How to add headers to columns with second column as directory name


I have count file containing IDs and counts in multiple directories (for each accession SRRXXXXX). I want to add header "gene_id" and SRRabcdXXX in each file using bash loop.

Directory structure like this:

SRRabcd
  count.txt
SRRefgh
  count.txt

MY FILE(s)

gene1 194
gene2 40     

WHAT I AM DOING

#!/bin/bash
for dir in /home/path/to/dir/SRR*/
do
sed -i '1s/^/gene_id\t"${dir}"\n/' "$dir"/count.txt
done

MY OUTPUT

gene_id "${dir}"
gene1 194
gene2 40

My Desired Output (for individual files)

gene_id SRRabcdef
gene1 194
gene2 40

Solution

  • To replace ${dir} with its actual value you need to insure ${dir} is wrapped in double quotes; while you do have "${dir}" in your sed script, this is embedded in a pair of single quotes which effectively negates the inner double quotes with the net result that you end up the literal string "${dir}" in your output.
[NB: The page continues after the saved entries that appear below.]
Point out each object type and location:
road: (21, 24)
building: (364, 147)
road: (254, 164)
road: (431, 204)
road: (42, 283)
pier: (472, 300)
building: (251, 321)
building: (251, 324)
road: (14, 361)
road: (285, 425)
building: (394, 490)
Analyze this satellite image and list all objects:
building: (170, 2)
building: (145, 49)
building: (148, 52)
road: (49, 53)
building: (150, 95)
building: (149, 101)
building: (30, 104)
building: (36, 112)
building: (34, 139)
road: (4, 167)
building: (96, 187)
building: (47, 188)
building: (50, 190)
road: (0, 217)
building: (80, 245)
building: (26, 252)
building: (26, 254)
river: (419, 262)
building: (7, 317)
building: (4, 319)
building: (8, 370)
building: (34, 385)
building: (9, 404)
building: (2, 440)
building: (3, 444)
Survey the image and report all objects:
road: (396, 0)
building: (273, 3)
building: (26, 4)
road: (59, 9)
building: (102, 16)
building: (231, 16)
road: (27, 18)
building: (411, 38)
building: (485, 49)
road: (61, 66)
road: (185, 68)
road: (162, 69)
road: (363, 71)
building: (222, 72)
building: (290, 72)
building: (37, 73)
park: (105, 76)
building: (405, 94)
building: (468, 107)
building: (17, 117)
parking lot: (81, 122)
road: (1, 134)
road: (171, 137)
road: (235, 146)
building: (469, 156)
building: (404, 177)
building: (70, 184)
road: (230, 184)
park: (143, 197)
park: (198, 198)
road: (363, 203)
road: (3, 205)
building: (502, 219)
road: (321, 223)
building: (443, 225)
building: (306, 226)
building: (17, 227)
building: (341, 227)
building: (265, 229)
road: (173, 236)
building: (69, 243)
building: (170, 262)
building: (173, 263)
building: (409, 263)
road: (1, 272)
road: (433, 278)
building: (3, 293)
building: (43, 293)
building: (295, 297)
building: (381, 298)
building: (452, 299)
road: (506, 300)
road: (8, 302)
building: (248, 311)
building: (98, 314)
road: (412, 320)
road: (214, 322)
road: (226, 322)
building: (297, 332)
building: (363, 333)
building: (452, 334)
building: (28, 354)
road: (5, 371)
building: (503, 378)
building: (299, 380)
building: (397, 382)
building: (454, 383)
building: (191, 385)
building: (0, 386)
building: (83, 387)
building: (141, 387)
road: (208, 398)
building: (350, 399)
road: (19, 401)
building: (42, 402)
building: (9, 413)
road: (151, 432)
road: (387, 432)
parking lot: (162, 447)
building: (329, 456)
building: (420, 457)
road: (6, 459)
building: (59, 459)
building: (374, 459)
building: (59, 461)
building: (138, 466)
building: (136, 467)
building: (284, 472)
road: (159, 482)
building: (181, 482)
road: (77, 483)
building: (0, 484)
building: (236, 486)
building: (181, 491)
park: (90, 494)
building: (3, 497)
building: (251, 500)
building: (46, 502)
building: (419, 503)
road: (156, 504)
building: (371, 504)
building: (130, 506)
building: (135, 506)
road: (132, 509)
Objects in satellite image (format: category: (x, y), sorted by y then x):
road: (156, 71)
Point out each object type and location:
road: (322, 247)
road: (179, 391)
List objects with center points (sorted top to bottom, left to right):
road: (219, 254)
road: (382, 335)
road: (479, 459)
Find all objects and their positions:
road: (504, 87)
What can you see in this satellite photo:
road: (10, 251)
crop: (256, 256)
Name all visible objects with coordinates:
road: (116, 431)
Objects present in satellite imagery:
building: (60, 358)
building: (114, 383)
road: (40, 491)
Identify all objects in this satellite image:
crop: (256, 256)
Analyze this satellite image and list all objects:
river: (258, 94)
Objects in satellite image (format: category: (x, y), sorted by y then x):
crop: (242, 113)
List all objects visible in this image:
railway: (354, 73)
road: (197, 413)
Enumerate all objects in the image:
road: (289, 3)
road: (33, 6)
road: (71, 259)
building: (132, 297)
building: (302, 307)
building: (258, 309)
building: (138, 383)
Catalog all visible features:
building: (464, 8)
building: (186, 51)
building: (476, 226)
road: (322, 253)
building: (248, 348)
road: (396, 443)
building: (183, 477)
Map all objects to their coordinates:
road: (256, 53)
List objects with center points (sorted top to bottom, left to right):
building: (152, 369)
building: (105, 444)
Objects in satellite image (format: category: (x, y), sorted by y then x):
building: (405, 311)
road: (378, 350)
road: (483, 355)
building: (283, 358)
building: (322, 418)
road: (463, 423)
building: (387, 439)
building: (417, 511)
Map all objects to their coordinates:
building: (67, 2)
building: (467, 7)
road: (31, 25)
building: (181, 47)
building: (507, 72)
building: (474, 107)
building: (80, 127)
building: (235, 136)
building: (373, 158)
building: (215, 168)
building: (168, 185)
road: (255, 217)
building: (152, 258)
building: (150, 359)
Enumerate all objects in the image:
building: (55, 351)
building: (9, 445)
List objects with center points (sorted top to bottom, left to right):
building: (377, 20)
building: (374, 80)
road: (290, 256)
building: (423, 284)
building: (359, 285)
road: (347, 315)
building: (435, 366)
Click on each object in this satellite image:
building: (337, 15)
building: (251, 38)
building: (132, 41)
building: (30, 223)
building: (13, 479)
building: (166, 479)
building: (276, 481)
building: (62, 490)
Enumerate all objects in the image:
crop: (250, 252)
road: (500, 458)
    One easy approach would be to append 3 strings together to form your sed script, eg:

    # '1s/^/gene_id\t' + "${dir}" + '\n/' 
    
    sed '1s/^/gene_id\t'"${dir}"'\n/' 
    

    But the simpler (and recommended) approach is to insure the entire sed script is wrapped in double quotes, eg:

    sed "1s/^/gene_id\t${dir}\n/" "$dir"/count.txt
        ^                       ^
    

    Sample data:

    $ head SRR*/count.txt
    ==> SRRabcd/count.txt <==
    gene1 194
    gene2 40
    
    ==> SRRefgh/count.txt <==
    gene1 395
    gene2 17
    

    Modified script:

    for dir in SRR*
    do 
        echo "########## $dir"
        sed "1s/^/gene_id\t${dir}\n/" "$dir"/count.txt
    done
    

    This generates:

    ########## SRRabcd
    gene_id SRRabcd
    gene1 194
    gene2 40
    ########## SRRefgh
    gene_id SRRefgh
    gene1 395
    gene2 17
    

    Once you confirm the results are correct you can add the -i flag.